--- START OF PASSAGE TO READ ---
Not everyone is eager to defend the Business Council as-is. Sen. Brian Boner, R-Douglas, said he prefers tax incentives over grants, pointing to sales tax exemptions for data centers as a “win-win.”
“I’m not sure I’m on board with getting rid of an entire agency,” Boner said, “but I hope this is the incentive they need to become more of a resource for taxpayers.”
Others, like Rep. Art Washut, argued that economic growth requires risk — and that waiting for guaranteed outcomes means missed opportunities.
“If we sit back and have paralysis by analysis,” Washut said, “opportunities shift away from us.”
--- END OF PASSAGE TO READ ---
--- START OF PROVIDED MATERIAL ---
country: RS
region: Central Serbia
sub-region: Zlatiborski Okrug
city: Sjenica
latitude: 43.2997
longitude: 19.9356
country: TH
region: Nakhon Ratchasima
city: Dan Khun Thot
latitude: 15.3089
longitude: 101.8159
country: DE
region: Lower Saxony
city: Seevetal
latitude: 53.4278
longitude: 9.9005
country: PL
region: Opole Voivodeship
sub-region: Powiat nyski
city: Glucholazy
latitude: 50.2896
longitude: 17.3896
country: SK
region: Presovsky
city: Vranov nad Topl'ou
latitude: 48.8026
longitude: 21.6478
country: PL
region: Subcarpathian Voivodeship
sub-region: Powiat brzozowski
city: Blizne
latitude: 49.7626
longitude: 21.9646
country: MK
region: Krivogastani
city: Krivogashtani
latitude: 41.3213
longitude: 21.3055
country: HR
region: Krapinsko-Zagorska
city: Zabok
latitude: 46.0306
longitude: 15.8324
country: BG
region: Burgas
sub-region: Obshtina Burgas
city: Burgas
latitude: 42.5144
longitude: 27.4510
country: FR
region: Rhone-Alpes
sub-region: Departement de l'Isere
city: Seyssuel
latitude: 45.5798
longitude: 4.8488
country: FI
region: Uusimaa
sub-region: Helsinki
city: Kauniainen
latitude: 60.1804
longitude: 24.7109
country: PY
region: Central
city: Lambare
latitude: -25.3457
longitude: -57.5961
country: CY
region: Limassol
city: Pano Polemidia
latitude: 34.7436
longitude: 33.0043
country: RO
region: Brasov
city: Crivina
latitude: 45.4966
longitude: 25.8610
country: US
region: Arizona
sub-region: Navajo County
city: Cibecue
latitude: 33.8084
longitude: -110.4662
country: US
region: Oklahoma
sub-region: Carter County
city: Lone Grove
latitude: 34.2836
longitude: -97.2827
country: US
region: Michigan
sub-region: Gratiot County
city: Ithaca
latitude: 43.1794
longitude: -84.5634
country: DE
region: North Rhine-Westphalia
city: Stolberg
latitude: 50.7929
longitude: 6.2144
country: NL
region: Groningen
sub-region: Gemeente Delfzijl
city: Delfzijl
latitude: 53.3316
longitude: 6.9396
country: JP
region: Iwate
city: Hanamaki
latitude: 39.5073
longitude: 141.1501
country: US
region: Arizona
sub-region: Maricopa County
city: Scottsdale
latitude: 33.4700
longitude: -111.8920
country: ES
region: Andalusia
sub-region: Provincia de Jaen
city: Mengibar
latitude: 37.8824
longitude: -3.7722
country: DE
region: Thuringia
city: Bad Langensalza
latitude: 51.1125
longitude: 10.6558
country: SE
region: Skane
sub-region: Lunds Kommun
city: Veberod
--- END OF PROVIDED MATERIAL ---
**WHAT TO DO**
A – Reproduce the passage on the Business Council debate verbatim, starting at "Not everyone is" and ending at "means missed opportunities.".
B – Based on the passage on the Business Council debate, state whether each of the following statements agrees with it, answering yes or no and quoting the deciding words: (i) Boner favors grants over tax incentives; (ii) Boner expressed doubt about eliminating an entire agency; (iii) Washut held that waiting for guaranteed outcomes leads to missed opportunities.
C – Extend the passage on the Business Council debate, continuing from its final sentence.

**SOLVED TASKS**
A –
Not everyone is eager to defend the Business Council as-is. Sen. Brian Boner, R-Douglas, said he prefers tax incentives over grants, pointing to sales tax exemptions for data centers as a “win-win.”
“I’m not sure I’m on board with getting rid of an entire agency,” Boner said, “but I hope this is the incentive they need to become more of a resource for taxpayers.”
Others, like Rep. Art Washut, argued that economic growth requires risk — and that waiting for guaranteed outcomes means missed opportunities.

B –
(i) No: "he prefers tax incentives over grants"
(ii) Yes: "I’m not sure I’m on board with getting rid of an entire agency"
(iii) Yes: "waiting for guaranteed outcomes means missed opportunities"

C –
Even without the Business Council, Wyoming wouldn’t be starting from scratch. Federal agencies still fund rural development and infrastructure, and state entities like the Wyoming Energy Authority and the Office of State Lands and Investments play key roles. But the Mineral Royalty Grants program – once a major source of community infrastructure funding – has shrunk as mineral revenues decline.
For now, Gov. Gordon is standing firm, and lawmakers are clearly divided. Whether the Wyoming Business Council survives, gets reshaped, or disappears altogether will likely be decided when the full Legislature takes up the budget next month.
One way or another, Wyoming’s approach to economic development is heading for a reckoning.